begin Extract provided

Transparency News 7/18/16

Monday, July 18, 2016      State and Local Stories
  The meetings subcommittee of the Virginia FOIA Council will meet TODAY at 10:30: House Room C in the General Assembly Building. No agenda has been posted.

When the Supreme Court of Virginia goes into special session Tuesday, it won't just hear arguments in the blow up between General Assembly Republicans and Gov. Terry McAuliffe over McAuliffe's mass restoration of felon voting rights. The case of four state senators, and two former ones, who were held in contempt of court more than three months ago will come before the state's highest court as well. The justices' decision in this case could reset state policy on just what emails and other documents legislators can keep secret during a lawsuit.
Daily Press

The Fairfax County Economic Development Authority is coping with a turnover of more than half its board commissioners after a recent spate of resignations prompted by tougher economic-disclosure rules. Chairman Steve Davis, vice chairman Michael Lewis and commissioners Bud Morrissette and Mark Lowham in mid-June “elected to step down for personal reasons,” said Gerald Gordon, the EDA’s president and CEO. In addition, commissioner Sudhakar Shenoy asked not to be reappointed after 14 years’ service, an action unrelated to the other members’ resignations, said Gordon, who declined to comment further. In their resignation letters, Lewis and Lowham cited the new financial-disclosure rules as the central reason for their departures.

end Extract provided

=== Task set ===
[a] Retype the part of the transparency news digest that opens with the words containing "When the Supreme" and closes with "during a lawsuit.".
[b] According to the transparency news digest, in which room will the meetings subcommittee of the Virginia FOIA Council meet?

begin Stored records

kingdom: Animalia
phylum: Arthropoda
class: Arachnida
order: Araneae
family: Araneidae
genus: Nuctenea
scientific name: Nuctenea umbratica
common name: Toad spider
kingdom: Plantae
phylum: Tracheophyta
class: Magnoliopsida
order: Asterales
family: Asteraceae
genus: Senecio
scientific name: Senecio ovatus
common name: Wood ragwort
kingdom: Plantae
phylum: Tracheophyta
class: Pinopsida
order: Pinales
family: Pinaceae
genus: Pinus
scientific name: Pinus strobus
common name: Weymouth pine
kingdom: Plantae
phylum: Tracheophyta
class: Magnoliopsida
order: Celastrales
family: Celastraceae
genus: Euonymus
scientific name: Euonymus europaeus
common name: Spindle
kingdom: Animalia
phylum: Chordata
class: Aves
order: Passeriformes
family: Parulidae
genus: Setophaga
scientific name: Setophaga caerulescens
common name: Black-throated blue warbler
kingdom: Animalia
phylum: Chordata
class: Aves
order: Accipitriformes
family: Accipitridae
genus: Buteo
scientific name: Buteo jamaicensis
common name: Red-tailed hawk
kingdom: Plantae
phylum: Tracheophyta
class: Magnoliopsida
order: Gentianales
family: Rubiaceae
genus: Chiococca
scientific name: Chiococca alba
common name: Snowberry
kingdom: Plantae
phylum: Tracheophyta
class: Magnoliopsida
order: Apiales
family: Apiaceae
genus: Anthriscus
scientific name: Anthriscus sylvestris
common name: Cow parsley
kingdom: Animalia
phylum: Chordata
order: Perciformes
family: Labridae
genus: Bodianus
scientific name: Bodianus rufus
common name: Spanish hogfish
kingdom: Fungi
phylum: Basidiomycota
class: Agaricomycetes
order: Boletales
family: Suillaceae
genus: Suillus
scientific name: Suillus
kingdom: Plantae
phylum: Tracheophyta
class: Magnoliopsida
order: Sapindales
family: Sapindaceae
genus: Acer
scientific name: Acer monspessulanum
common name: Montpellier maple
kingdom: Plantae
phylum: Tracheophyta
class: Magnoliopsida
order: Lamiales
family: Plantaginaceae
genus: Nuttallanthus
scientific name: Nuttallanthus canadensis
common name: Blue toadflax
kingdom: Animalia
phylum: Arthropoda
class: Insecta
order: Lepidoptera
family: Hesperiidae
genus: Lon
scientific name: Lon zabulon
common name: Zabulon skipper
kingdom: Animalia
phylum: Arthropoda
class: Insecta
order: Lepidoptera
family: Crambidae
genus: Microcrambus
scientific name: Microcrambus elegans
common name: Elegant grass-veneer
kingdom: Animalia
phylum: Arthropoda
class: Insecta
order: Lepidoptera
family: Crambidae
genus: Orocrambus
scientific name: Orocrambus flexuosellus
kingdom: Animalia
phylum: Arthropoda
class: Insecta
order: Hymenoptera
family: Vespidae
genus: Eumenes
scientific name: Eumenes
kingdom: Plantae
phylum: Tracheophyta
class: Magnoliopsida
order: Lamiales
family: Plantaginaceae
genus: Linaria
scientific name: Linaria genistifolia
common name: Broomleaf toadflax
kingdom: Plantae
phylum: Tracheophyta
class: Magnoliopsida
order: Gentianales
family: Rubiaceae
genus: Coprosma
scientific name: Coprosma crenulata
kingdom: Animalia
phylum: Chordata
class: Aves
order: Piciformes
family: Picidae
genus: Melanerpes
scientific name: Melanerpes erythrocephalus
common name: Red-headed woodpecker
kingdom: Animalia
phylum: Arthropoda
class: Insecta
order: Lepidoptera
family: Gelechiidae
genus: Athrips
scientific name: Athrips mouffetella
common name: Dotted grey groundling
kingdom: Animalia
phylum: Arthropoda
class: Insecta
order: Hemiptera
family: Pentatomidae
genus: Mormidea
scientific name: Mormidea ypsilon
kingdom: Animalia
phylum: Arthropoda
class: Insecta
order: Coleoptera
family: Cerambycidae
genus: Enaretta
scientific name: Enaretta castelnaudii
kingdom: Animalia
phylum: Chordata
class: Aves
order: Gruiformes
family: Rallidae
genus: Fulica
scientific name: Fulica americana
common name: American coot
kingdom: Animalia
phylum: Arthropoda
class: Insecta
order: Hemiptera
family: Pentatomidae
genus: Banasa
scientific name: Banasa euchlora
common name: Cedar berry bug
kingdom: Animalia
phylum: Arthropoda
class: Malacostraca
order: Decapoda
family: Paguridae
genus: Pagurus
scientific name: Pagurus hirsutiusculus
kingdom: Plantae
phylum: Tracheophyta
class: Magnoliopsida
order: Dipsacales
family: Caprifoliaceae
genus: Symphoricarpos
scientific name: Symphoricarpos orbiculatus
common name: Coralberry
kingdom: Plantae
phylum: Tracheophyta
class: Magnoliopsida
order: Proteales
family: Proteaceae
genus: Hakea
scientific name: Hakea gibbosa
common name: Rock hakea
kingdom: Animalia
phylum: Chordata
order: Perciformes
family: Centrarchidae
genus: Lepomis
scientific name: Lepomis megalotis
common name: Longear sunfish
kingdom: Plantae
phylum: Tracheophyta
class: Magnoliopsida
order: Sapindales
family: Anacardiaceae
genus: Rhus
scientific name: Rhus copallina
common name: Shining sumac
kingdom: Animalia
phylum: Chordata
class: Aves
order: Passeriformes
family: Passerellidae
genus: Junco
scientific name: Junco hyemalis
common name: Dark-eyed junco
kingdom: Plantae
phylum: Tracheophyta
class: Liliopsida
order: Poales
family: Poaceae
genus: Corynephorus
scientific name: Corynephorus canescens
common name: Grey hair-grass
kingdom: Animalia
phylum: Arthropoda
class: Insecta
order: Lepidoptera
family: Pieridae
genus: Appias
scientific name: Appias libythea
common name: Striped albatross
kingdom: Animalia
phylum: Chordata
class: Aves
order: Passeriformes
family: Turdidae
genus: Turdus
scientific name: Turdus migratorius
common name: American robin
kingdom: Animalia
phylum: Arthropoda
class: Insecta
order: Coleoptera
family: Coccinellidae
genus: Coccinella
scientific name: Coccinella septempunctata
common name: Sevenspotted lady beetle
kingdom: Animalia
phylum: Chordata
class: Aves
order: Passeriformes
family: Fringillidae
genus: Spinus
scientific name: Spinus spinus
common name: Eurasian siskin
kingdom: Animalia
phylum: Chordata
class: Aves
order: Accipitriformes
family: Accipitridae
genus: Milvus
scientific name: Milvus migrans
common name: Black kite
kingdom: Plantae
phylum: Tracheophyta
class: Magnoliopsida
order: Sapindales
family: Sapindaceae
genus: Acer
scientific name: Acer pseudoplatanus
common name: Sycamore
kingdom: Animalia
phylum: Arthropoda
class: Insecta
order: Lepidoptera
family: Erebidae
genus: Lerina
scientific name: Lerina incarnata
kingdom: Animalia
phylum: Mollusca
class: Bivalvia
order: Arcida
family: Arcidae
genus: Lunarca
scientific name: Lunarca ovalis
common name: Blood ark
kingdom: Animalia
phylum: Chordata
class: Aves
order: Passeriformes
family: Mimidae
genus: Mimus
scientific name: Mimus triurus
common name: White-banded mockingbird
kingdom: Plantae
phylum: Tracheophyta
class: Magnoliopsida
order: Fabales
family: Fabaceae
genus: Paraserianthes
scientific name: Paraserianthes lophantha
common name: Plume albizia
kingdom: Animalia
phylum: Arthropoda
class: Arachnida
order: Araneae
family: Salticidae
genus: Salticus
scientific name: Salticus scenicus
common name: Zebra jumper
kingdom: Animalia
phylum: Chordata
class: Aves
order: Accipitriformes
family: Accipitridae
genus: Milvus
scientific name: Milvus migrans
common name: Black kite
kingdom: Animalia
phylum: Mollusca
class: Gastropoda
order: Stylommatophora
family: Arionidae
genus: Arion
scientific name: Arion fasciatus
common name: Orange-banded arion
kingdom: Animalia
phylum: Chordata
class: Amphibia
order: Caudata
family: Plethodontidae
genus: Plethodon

end Stored records

=== The results ===
[a]
When the Supreme Court of Virginia goes into special session Tuesday, it won't just hear arguments in the blow up between General Assembly Republicans and Gov. Terry McAuliffe over McAuliffe's mass restoration of felon voting rights. The case of four state senators, and two former ones, who were held in contempt of court more than three months ago will come before the state's highest court as well. The justices' decision in this case could reset state policy on just what emails and other documents legislators can keep secret during a lawsuit.

[b] House Room C in the General Assembly Building.